**Parts of the exercise**
1 - Retype the part of the thread on matching camera angles that opens with the words containing "Is there any" and closes with "work for you.".
2 - Pick up the forum thread on photographing machines from the same angle and write on from its last line.

# Matching angles



## Marten (Oct 13, 2015)

Hi guys,

Recently I started working at a company where I have to do some product-photography. Although I have a little experience in lighting an object and know my around cameras, I am currently facing this problem:

We need to shoot all our machines for our new website. For the navigation we want to present them in a grid. And for that it is important that they are all photographed in the exact same angle and height. The problem is that the very from about 50cm up to 200cm. Besides that, I have to build a set around every machine because they way up to 800kg. Placing backgrounds and positioning lights isn't a big issue, but putting my camera on the exact right spot is. For every photo we use a focal length of 70mm and an angle of aprox. 45 degrees away of the front of the machine.

Is there any easy, less time consuming way to match these angles? Help is very much appreciated. Because English isn't my native language I can imagine my question isn't very clear. Please ask me if you need any more information.

Regards,

Marten


----------



## Designer (Oct 13, 2015)

I have no idea of what kind of machines these are, so my idea may not work for you.

**Extracted information**
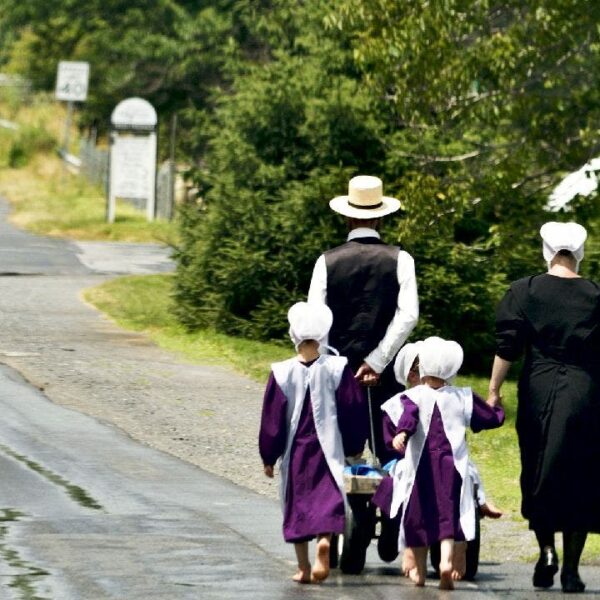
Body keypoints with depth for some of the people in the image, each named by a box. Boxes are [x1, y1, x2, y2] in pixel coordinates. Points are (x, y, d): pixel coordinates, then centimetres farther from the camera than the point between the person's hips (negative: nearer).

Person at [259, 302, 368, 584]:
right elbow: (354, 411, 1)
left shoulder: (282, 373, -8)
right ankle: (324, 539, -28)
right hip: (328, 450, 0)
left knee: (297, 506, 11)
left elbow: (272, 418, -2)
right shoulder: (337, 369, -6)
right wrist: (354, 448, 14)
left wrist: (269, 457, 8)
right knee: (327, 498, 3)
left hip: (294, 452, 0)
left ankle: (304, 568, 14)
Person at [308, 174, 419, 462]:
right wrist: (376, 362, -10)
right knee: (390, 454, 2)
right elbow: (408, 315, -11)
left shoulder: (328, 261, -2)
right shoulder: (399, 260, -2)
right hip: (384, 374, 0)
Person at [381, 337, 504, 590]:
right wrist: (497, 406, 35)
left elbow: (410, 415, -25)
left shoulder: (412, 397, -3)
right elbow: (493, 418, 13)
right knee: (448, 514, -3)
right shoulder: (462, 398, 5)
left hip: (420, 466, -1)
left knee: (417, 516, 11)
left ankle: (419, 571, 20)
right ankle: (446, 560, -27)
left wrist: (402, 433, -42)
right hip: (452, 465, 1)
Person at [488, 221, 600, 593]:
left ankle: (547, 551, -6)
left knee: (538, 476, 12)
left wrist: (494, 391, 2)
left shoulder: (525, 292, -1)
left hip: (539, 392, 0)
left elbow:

**Numbered responses**
1 -
Is there any easy, less time consuming way to match these angles? Help is very much appreciated. Because English isn't my native language I can imagine my question isn't very clear. Please ask me if you need any more information.

Regards,

Marten


----------



## Designer (Oct 13, 2015)

I have no idea of what kind of machines these are, so my idea may not work for you.

2 -
Do the machines have something like a common structure, like the frame is similar?  If you can select the same points on all the machines, and temporarily attach a string to those points, then gather them toward the camera position, and where the strings meet, place the lens at that point.  Envision something like the ribs of an umbrella, with only three ribs or strings meeting at one unified point in space.  Use the same strings at the same length for all of the machines.  Have someone hold the strings at the point in space where you must position the lens.


----------



## Marten (Oct 13, 2015)

Hi Designer,

Thank you for your reply. Our machines kind of look the same. They are basically all shaped like a *C *(where the *C shape* is the* left angle*). We also made a cardboard plate with a 90° line on it and a laserpointer to pinpoint the exact position op the tripod. 
But as you can imagine, since our machines vary a lot in height, it's impossible to use the same distance every time. If we could use the same distance and height it wouldn't be much of a problem. But a 200cm machine in frame would mean a very tiny 30cm high machine if we used the same distance and height every time (with matching focal point).

Our goal basically is to be able to position all the machines in line, regardless their real size.


----------



## Designer (Oct 13, 2015)

You can simply crop the image (something like zooming closer) of the smaller machines until the apparent image size is the same as the larger machines.


----------



## Marten (Oct 13, 2015)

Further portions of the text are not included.